**TASK TO CARRY OUT:** In the passage about locating radios, repeat word for word the part that opens with the words containing "For example, if" and closes with "physical topology be?".

**SELECTED TEXT:**

....

We have a bunch of small identical radios with LEDs, and we want to animate them as if they were one giant screen. This means we need to know the physical location of each radio relative to one-another. But these radios don’t have GPS, so all we get to know is the logical topology of the network.

For example, if given the following adjacency matrix (The X and Y axis show each radio as a unique color, and a black grid square means those two radios are within communication range of one-another), what might the physical topology be?

Edge Matrix


It’s not at all obvious, but this is a square grid of radios.

Physical topology

If you sort the columns rather then display them in random order, you can start to tell this is fairly symmetric topology.

Sorted edge matrix

You might notice that for some configurations, this problem is impossible to solve. When all the nodes are very close (so the adjacency matrix is completely filled in), or all very far from each other (the adjacency matrix is nowhere filled in), it’s impossible for us to say where the nodes might be relative to each other, as we just don’t have enough information.

In spite of this, might we find a satisfactory way to get a best-effort solution?

Force Directed Graphs

How about we run a physical simulation and see if the computer can just stumble upon a good solution?

....

Records in a dataset

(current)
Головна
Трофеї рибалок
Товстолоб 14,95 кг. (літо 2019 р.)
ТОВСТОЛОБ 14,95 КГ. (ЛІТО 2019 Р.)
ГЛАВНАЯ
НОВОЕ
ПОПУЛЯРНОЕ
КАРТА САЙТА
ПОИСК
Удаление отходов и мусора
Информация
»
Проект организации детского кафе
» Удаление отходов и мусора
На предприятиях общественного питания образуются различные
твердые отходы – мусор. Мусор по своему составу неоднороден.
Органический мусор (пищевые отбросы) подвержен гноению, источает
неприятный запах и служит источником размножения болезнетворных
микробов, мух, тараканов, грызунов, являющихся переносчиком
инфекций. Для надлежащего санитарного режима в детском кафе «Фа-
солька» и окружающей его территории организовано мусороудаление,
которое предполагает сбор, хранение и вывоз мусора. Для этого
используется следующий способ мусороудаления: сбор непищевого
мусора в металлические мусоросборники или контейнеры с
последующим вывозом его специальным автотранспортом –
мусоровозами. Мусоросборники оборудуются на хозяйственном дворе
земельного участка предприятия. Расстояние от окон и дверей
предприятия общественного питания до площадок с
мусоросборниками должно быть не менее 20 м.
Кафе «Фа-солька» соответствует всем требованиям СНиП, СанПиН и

....

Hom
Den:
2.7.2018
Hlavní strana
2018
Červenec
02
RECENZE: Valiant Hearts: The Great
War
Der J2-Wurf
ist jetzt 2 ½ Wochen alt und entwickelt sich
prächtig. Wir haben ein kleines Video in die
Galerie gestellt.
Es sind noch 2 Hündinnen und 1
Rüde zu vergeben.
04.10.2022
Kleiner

....

**TASK RESPONSE:**
For example, if given the following adjacency matrix (The X and Y axis show each radio as a unique color, and a black grid square means those two radios are within communication range of one-another), what might the physical topology be?